On 28 Mar 2007 16:14:17 +0200
Andi Kleen <[EMAIL PROTECTED]> wrote:
> TCP tends to be initialized early before there is anything
> good in the entropy pool.
> 
> static void init_std_data(struct entropy_store *r)
> {
>         struct timeval tv;
>         unsigned long flags;
> 
>         spin_lock_irqsave(&r->lock, flags);
>         r->entropy_count = 0;
>         spin_unlock_irqrestore(&r->lock, flags);
> 
>         do_gettimeofday(&tv);
>         add_entropy_words(r, (__u32 *)&tv, sizeof(tv)/4);
>         add_entropy_words(r, (__u32 *)utsname(),
>                           sizeof(*(utsname()))/4);
> }
> 
> utsname is useless here because it runs before user space has 
> a chance to set it. The only truly variable thing is the 
> boot time, which can be guessed with the ns part being brute forced.
> 
> To make it secure you would need to do regular rehash like
> the routing cache which would pick up true randomness on the first
> rehash.

Good point, but :

1) We can now use "struct timespec" to get more bits in init_std_data()

2) tcp ehash salt is initialized at first socket creation, not boot time. Maybe 
we have more available entropy at this point.

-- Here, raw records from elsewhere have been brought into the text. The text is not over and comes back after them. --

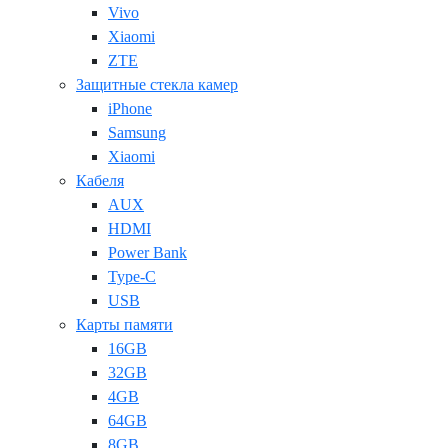
Vivo
Xiaomi
ZTE
Защитные стекла камер
iPhone
Samsung
Xiaomi
Кабеля
AUX
HDMI
Power Bank
Type-C
USB
Карты памяти
16GB
32GB
4GB
64GB
8GB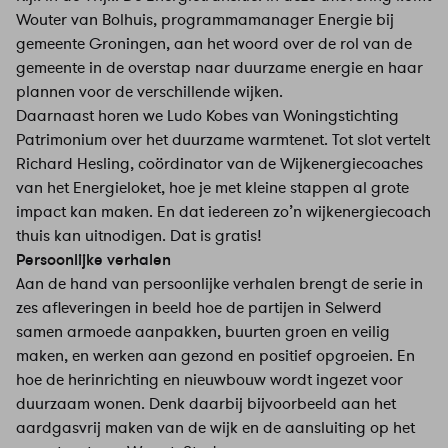
Wouter van Bolhuis, programmamanager Energie bij
gemeente Groningen, aan het woord over de rol van de
gemeente in de overstap naar duurzame energie en haar
plannen voor de verschillende wijken.
Daarnaast horen we Ludo Kobes van Woningstichting
Patrimonium over het duurzame warmtenet. Tot slot vertelt
Richard Hesling, coördinator van de Wijkenergiecoaches
van het Energieloket, hoe je met kleine stappen al grote
impact kan maken. En dat iedereen zo’n wijkenergiecoach
thuis kan uitnodigen. Dat is gratis!
Persoonlijke verhalen
Aan de hand van persoonlijke verhalen brengt de serie in
zes afleveringen in beeld hoe de partijen in Selwerd
samen armoede aanpakken, buurten groen en veilig
maken, en werken aan gezond en positief opgroeien. En
hoe de herinrichting en nieuwbouw wordt ingezet voor
duurzaam wonen. Denk daarbij bijvoorbeeld aan het
aardgasvrij maken van de wijk en de aansluiting op het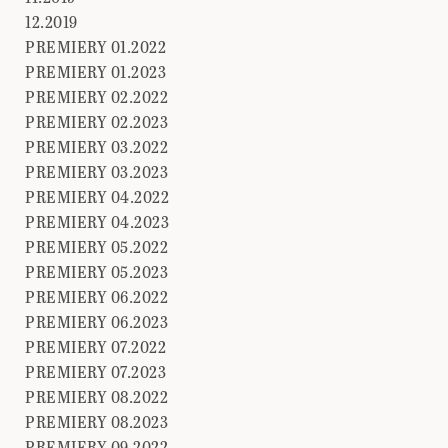
12.2019
PREMIERY 01.2022
PREMIERY 01.2023
PREMIERY 02.2022
PREMIERY 02.2023
PREMIERY 03.2022
PREMIERY 03.2023
PREMIERY 04.2022
PREMIERY 04.2023
PREMIERY 05.2022
PREMIERY 05.2023
PREMIERY 06.2022
PREMIERY 06.2023
PREMIERY 07.2022
PREMIERY 07.2023
PREMIERY 08.2022
PREMIERY 08.2023
PREMIERY 09.2022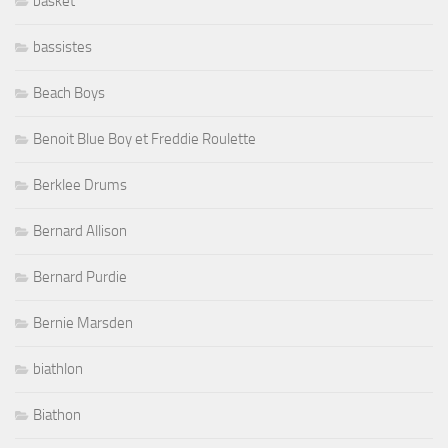
basket
bassistes
Beach Boys
Benoit Blue Boy et Freddie Roulette
Berklee Drums
Bernard Allison
Bernard Purdie
Bernie Marsden
biathlon
Biathon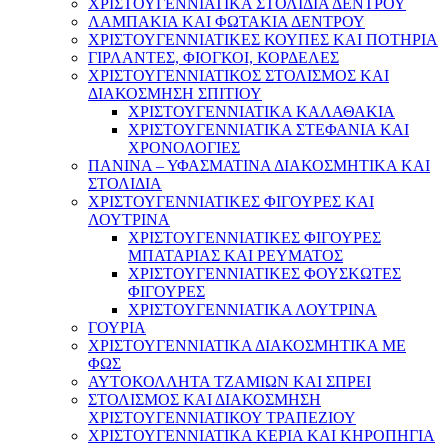
ΧΡΙΣΤΟΥΓΕΝΝΙΑΤΙΚΑ ΣΤΟΛΙΔΙΑ ΔΕΝΤΡΟΥ
ΛΑΜΠΑΚΙΑ ΚΑΙ ΦΩΤΑΚΙΑ ΔΕΝΤΡΟΥ
ΧΡΙΣΤΟΥΓΕΝΝΙΑΤΙΚΕΣ ΚΟΥΠΕΣ ΚΑΙ ΠΟΤΗΡΙΑ
ΓΙΡΛΑΝΤΕΣ, ΦΙΟΓΚΟΙ, ΚΟΡΔΕΛΕΣ
ΧΡΙΣΤΟΥΓΕΝΝΙΑΤΙΚΟΣ ΣΤΟΛΙΣΜΟΣ ΚΑΙ
ΔΙΑΚΟΣΜΗΣΗ ΣΠΙΤΙΟΥ
ΧΡΙΣΤΟΥΓΕΝΝΙΑΤΙΚΑ ΚΑΛΑΘΑΚΙΑ
ΧΡΙΣΤΟΥΓΕΝΝΙΑΤΙΚΑ ΣΤΕΦΑΝΙΑ ΚΑΙ
ΧΡΟΝΟΛΟΓΙΕΣ
ΠΑΝΙΝΑ – ΥΦΑΣΜΑΤΙΝΑ ΔΙΑΚΟΣΜΗΤΙΚΑ ΚΑΙ
ΣΤΟΛΙΔΙΑ
ΧΡΙΣΤΟΥΓΕΝΝΙΑΤΙΚΕΣ ΦΙΓΟΥΡΕΣ ΚΑΙ
ΛΟΥΤΡΙΝΑ
ΧΡΙΣΤΟΥΓΕΝΝΙΑΤΙΚΕΣ ΦΙΓΟΥΡΕΣ
ΜΠΑΤΑΡΙΑΣ ΚΑΙ ΡΕΥΜΑΤΟΣ
ΧΡΙΣΤΟΥΓΕΝΝΙΑΤΙΚΕΣ ΦΟΥΣΚΩΤΕΣ
ΦΙΓΟΥΡΕΣ
ΧΡΙΣΤΟΥΓΕΝΝΙΑΤΙΚΑ ΛΟΥΤΡΙΝΑ
ΓΟΥΡΙΑ
ΧΡΙΣΤΟΥΓΕΝΝΙΑΤΙΚΑ ΔΙΑΚΟΣΜΗΤΙΚΑ ΜΕ
ΦΩΣ
ΑΥΤΟΚΟΛΛΗΤΑ ΤΖΑΜΙΩΝ ΚΑΙ ΣΠΡΕΙ
ΣΤΟΛΙΣΜΟΣ ΚΑΙ ΔΙΑΚΟΣΜΗΣΗ
ΧΡΙΣΤΟΥΓΕΝΝΙΑΤΙΚΟΥ ΤΡΑΠΕΖΙΟΥ
ΧΡΙΣΤΟΥΓΕΝΝΙΑΤΙΚΑ ΚΕΡΙΑ ΚΑΙ ΚΗΡΟΠΗΓΙΑ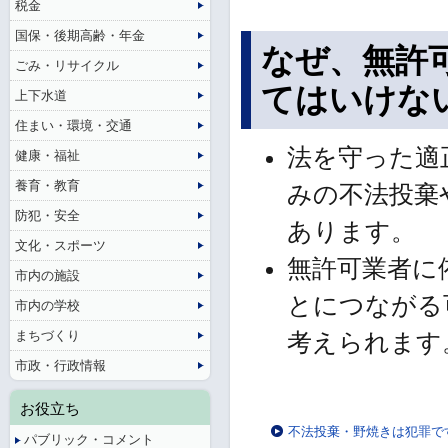
税金
国保・後期高齢・年金
なぜ、無許
ごみ・リサイクル
てはいけな
上下水道
住まい・環境・交通
法を守った適
健康・福祉
養育・教育
みの不法投棄
防犯・安全
あります。
文化・スポーツ
無許可業者に
市内の施設
とにつながる
市内の学校
まちづくり
考えられます
市政・行政情報
お役立ち
不法投棄・野焼きは犯罪で
パブリック・コメント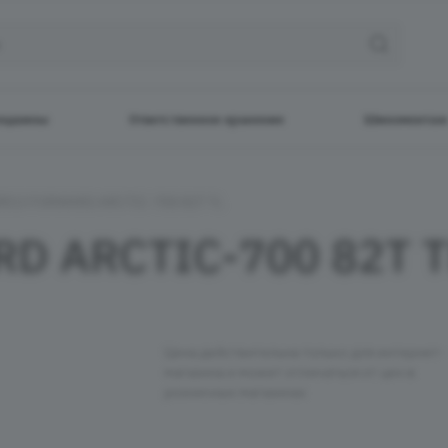
ецшины
Ответственное хранение
Шиномонтаж
0R13 FORWARD ARCTIC-700 82T TL
D ARCTIC-700 82T T
Цена действительна только для интернет-
магазина и может отличаться от цен в
розничных магазинах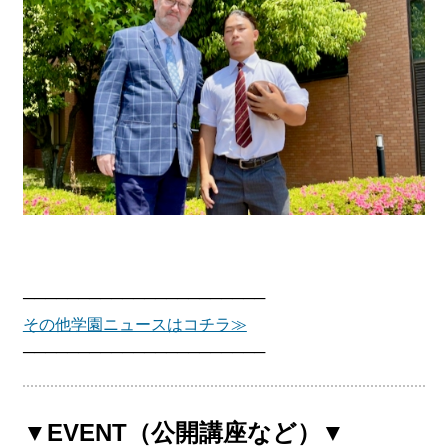
──────────────────────
その他学園ニュースはコチラ≫
──────────────────────
▼EVENT（公開講座など）▼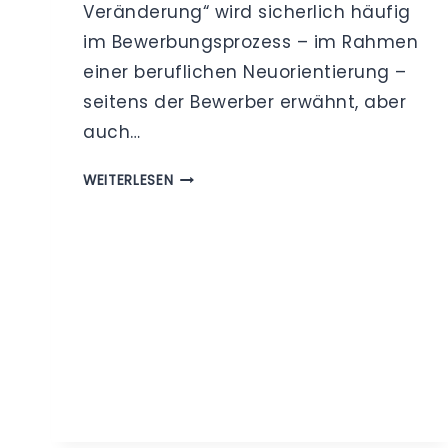
Veränderung“ wird sicherlich häufig
im Bewerbungsprozess – im Rahmen
einer beruflichen Neuorientierung –
seitens der Bewerber erwähnt, aber
auch…
DATENSCHUTZ
WEITERLESEN
IM
BEWERBUNGSPROZESS
–
WELCHE
FEHLER
SIE
DRINGEND
VERMEIDEN
SOLLTEN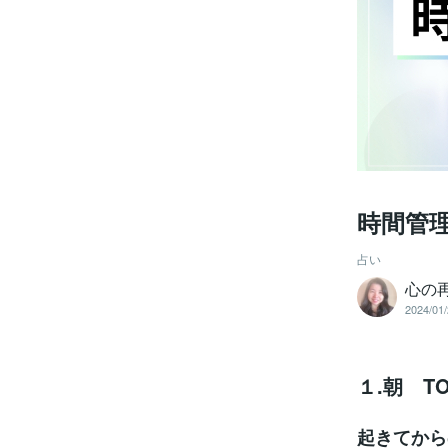
時間管
占い
心の再
2024/01/
１.朝 T
起きてから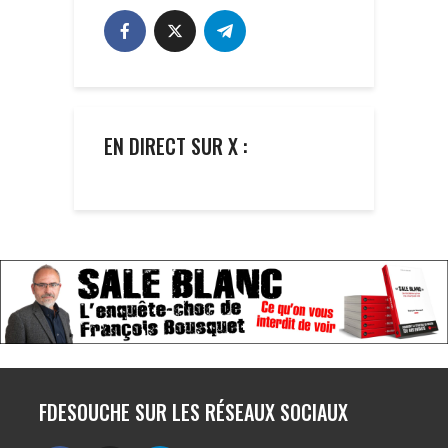
EN DIRECT SUR X :
FDESOUCHE SUR LES RÉSEAUX SOCIAUX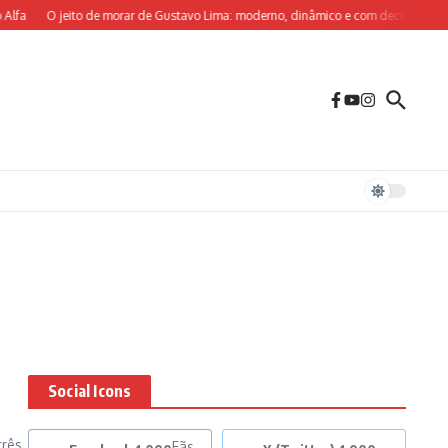
fa
O jeito de morar de Gustavo Lima: moderno, dinâmico e com decoração sob m
Social Icons
três
Fãs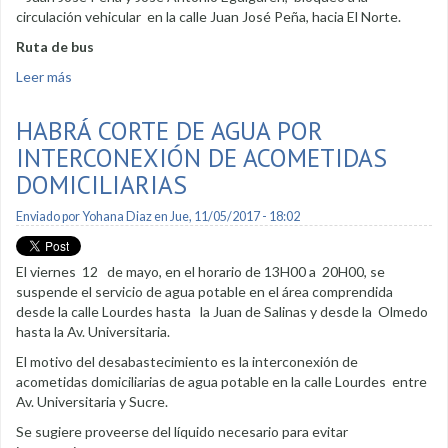
circulación vehicular en la calle Juan José Peña, hacia El Norte.
Ruta de bus
Leer más
sobre El sábado se asfaltará calle Juan José Peña
HABRÁ CORTE DE AGUA POR
INTERCONEXIÓN DE ACOMETIDAS
DOMICILIARIAS
Enviado por
Yohana Diaz
en Jue, 11/05/2017 - 18:02
El viernes 12 de mayo, en el horario de 13H00 a 20H00, se
suspende el servicio de agua potable en el área comprendida
desde la calle Lourdes hasta la Juan de Salinas y desde la Olmedo
hasta la Av. Universitaria.
El motivo del desabastecimiento es la interconexión de
acometidas domiciliarias de agua potable en la calle Lourdes entre
Av. Universitaria y Sucre.
Se sugiere proveerse del líquido necesario para evitar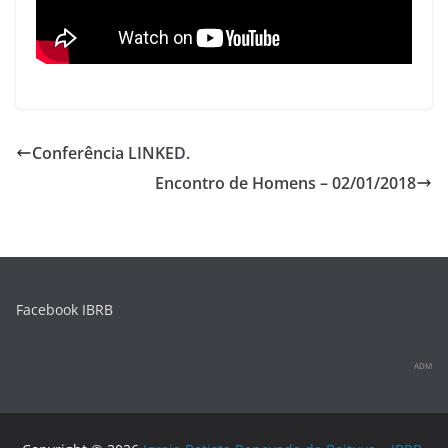
p
o
k
Conferência LINKED.
Encontro de Homens – 02/01/2018
Facebook IBRB
ADM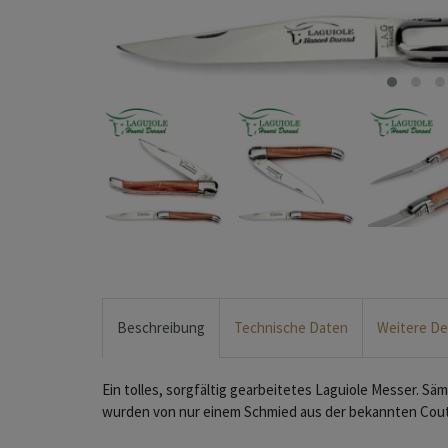
Beschreibung
Technische Daten
Weitere De
Ein tolles, sorgfältig gearbeitetes Laguiole Messer. Säm
wurden von nur einem Schmied aus der bekannten Coute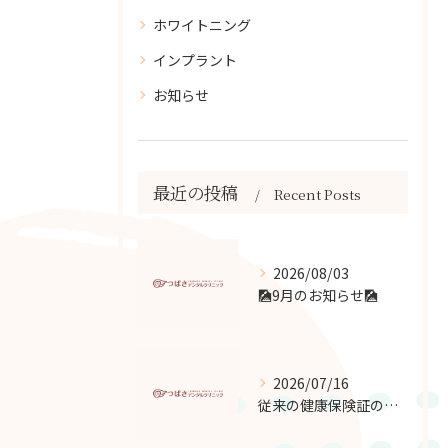
ホワイトニング
インプラント
お知らせ
最近の投稿
Recent Posts
2026/08/03
🎑9月のお知らせ🎑
2026/07/16
従来の健康保険証の有効期限終了について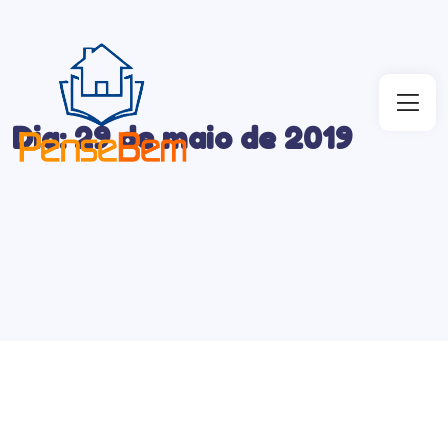
Dia:
29 de maio de 2019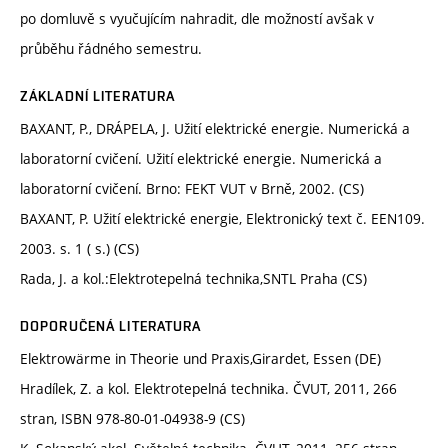
po domluvě s vyučujícím nahradit, dle možností avšak v
průběhu řádného semestru.
ZÁKLADNÍ LITERATURA
BAXANT, P., DRÁPELA, J. Užití elektrické energie. Numerická a
laboratorní cvičení. Užití elektrické energie. Numerická a
laboratorní cvičení. Brno: FEKT VUT v Brně, 2002. (CS)
BAXANT, P. Užití elektrické energie, Elektronický text č. EEN109.
2003. s. 1 ( s.) (CS)
Rada, J. a kol.:Elektrotepelná technika,SNTL Praha (CS)
DOPORUČENÁ LITERATURA
Elektrowärme in Theorie und Praxis,Girardet, Essen (DE)
Hradílek, Z. a kol. Elektrotepelná technika. ČVUT, 2011, 266
stran, ISBN 978-80-01-04938-9 (CS)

3) We dont want to be 'totally secure'. We only want to raise the level, and 
eventually see if we have to spend more time on this next year(s). AFAIK we had 
two different reports from people being hit by the flaw of previous hash. Not 
really a critical issue.

4) We could add a hard limit on the length of one chain. Even if the bad guys 
discover a flaw, it wont hurt too much.